October 2, 2007
More Depth Than I Thought
Here's one of those forwards we all get a gazillion times apiece, created by Aude Oliva, PhD. of M.I.T.'s Department of Brain and Cognitive Sciences.
Look at the pictures of "Mr. Angry" and "Ms. Calm" close up. Then stand back a few feet and look at them again. They will appear to have traded places. (I discovered this also works when you look at the images from a side angle.) The email asks, "Does this prove that things (or people) aren't always as they seem?"
I was ready to simply delete this email yet again, but something prompted me to research the picture, if only to assign proper attribution. When I did, I found Dr. Oliva's website of cool hybrid images, including the hilarious "Marilyn Einstein," at http://cvcl.mit.edu/hybridimage.htm.
According to Dr. Oliva: "Hybrid images change interpretation as a function of viewing distance. Hybrids combine the low-spatial frequencies of one picture with the high spatial frequencies of another picture producing an image with an interpretation that changes with viewing distance."
You knew I was going to find something analogous to The Work here, didn't you?

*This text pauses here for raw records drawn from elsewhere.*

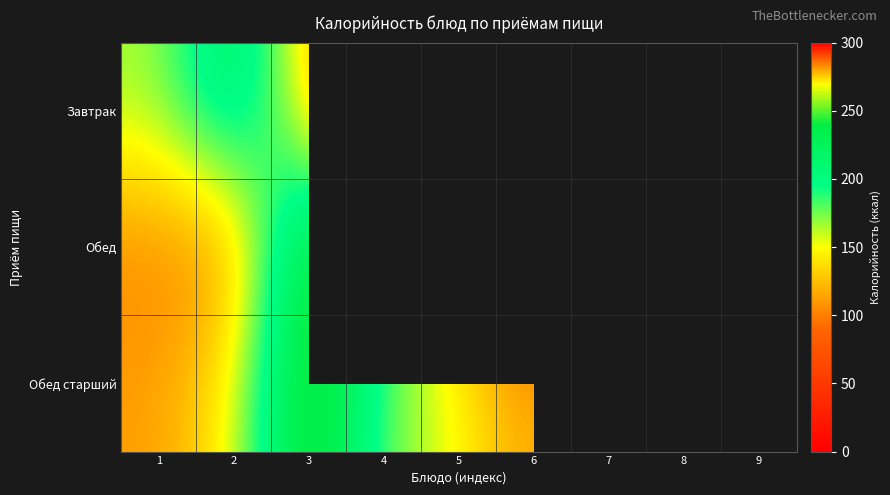

The Обед series shows 113.0 at 5. True or false?

True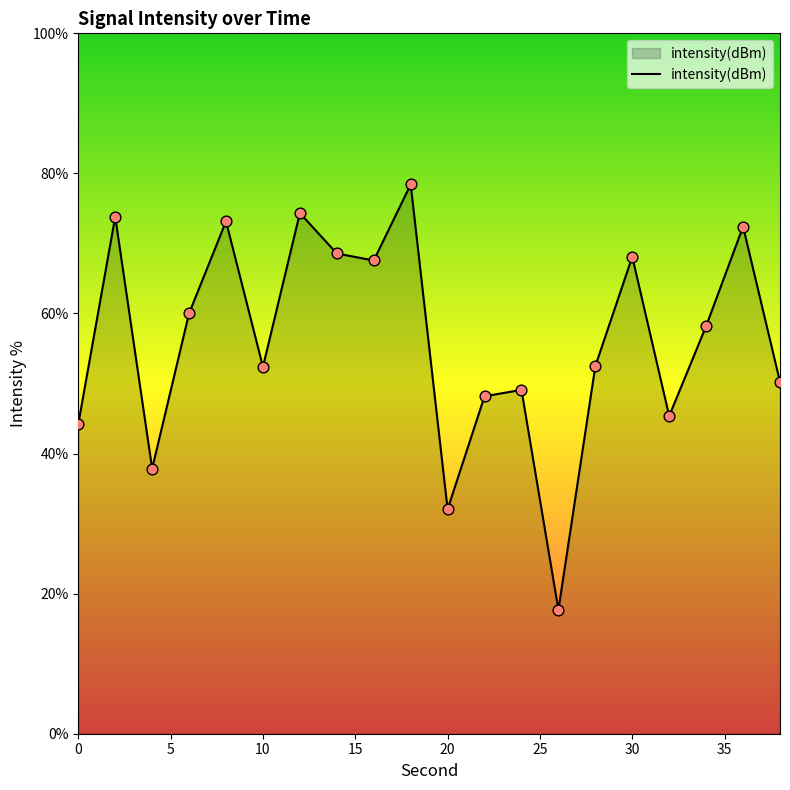

What is the maximum value shown in the chart?

78.4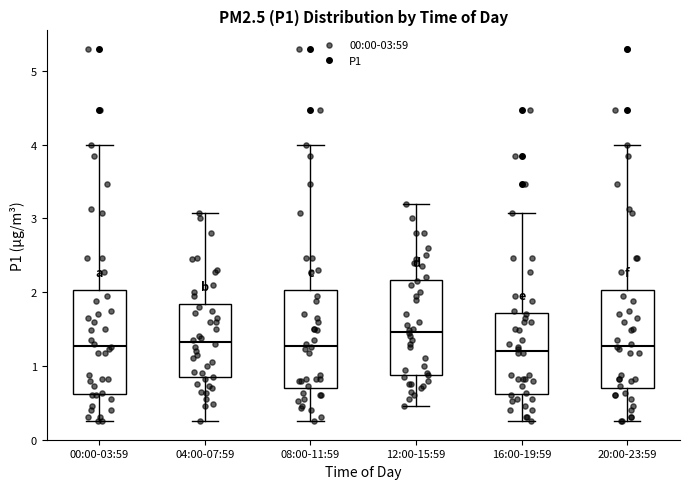

Reading left to right, read every box against the y-axis: the position of its median line, the range the box covers, and the ends of its whiskers. The values are not printed on the chart, so give them approximately, as read against the axis.

00:00-03:59: median 1.3, box 0.6 to 2.0, whiskers 0.3 to 4.0
04:00-07:59: median 1.3, box 0.8 to 1.8, whiskers 0.3 to 3.1
08:00-11:59: median 1.3, box 0.7 to 2.0, whiskers 0.3 to 4.0
12:00-15:59: median 1.5, box 0.9 to 2.2, whiskers 0.5 to 3.2
16:00-19:59: median 1.2, box 0.6 to 1.7, whiskers 0.3 to 3.1
20:00-23:59: median 1.3, box 0.7 to 2.0, whiskers 0.3 to 4.0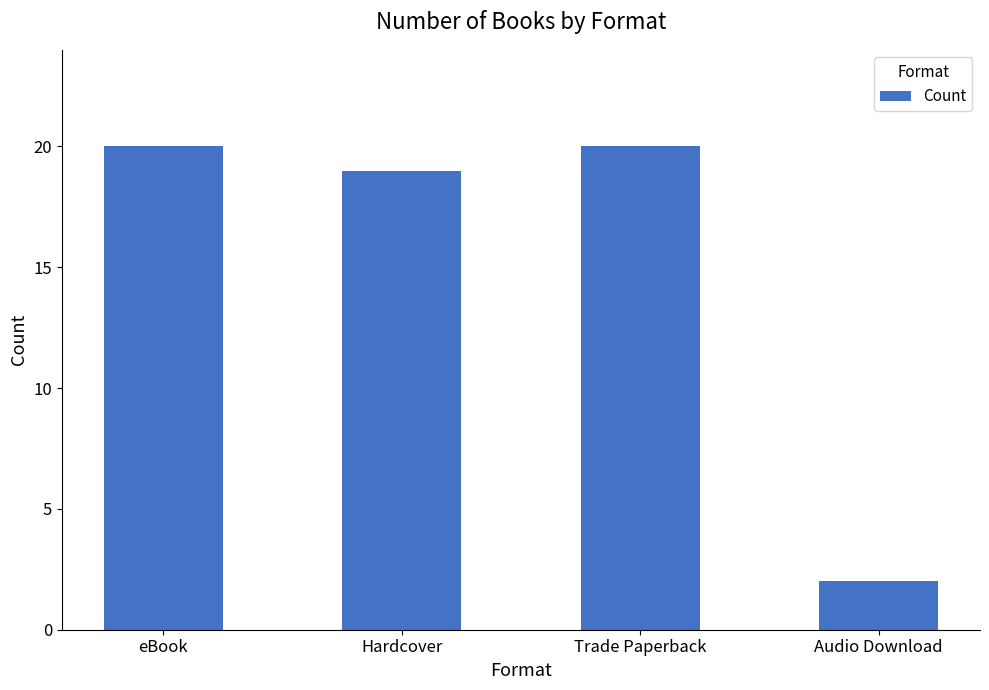

What is the change in value from Hardcover to Audio Download?

-17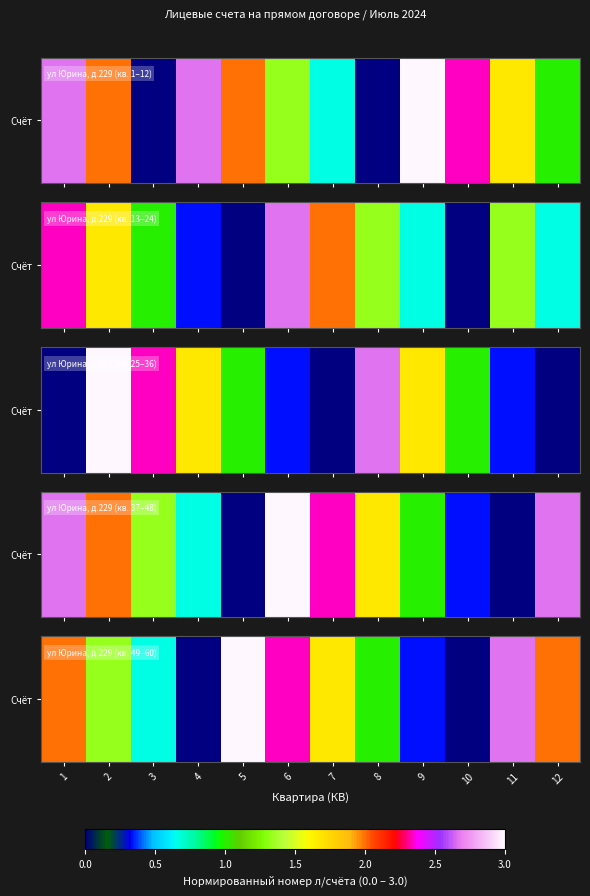

What is the difference between the values at 5 and 10?

3.0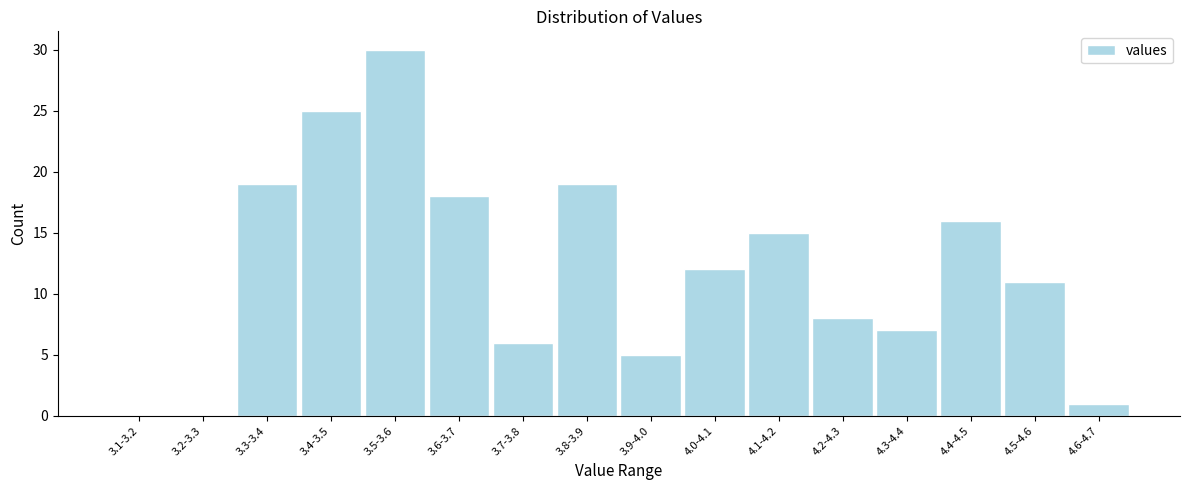

Reading left to right, what are all the values shown in this chart?

3.1-3.2=0	3.2-3.3=0	3.3-3.4=19	3.4-3.5=25	3.5-3.6=30	3.6-3.7=18	3.7-3.8=6	3.8-3.9=19	3.9-4.0=5	4.0-4.1=12	4.1-4.2=15	4.2-4.3=8	4.3-4.4=7	4.4-4.5=16	4.5-4.6=11	4.6-4.7=1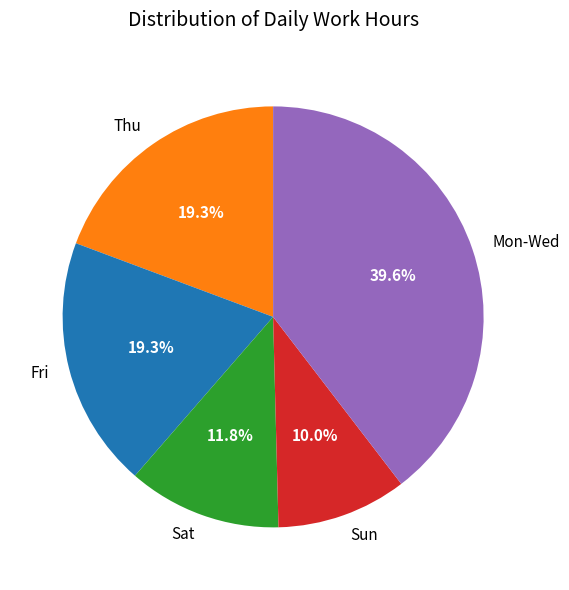

Which category has the smallest portion of the pie?

Sun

Here goes: everything we think we know is an interpretation of what is real. Inquiry is a way of stepping back from what we appear to see, or know. Questioning what we believe and turning our thoughts around provide us with a different perspective, in which both the original perception and the new one could be equally valid. Let's say I think I'm Ms. Calm. I look at the gentleman on my left and I perceive him to be one angry dude. Is it true that he's always angry? Yes, I have proof, look at that face. Can I absolutely know that it's true? I've just stepped back from the "I know" mind. No, in fact, I can't absolutely know this; he doesn't appear to be angry any longer. How do I treat him when I see him as angry? I feel separate from him. I can't meet him where he is.
Turn it around: "He is angry" becomes "He is not angry." Turned around to the self, I can see where I am angry sometimes, especially when I am judging "Mr. Angry." I turned out to be just like him, and with some perspective, I am able to see that he is not so different from me.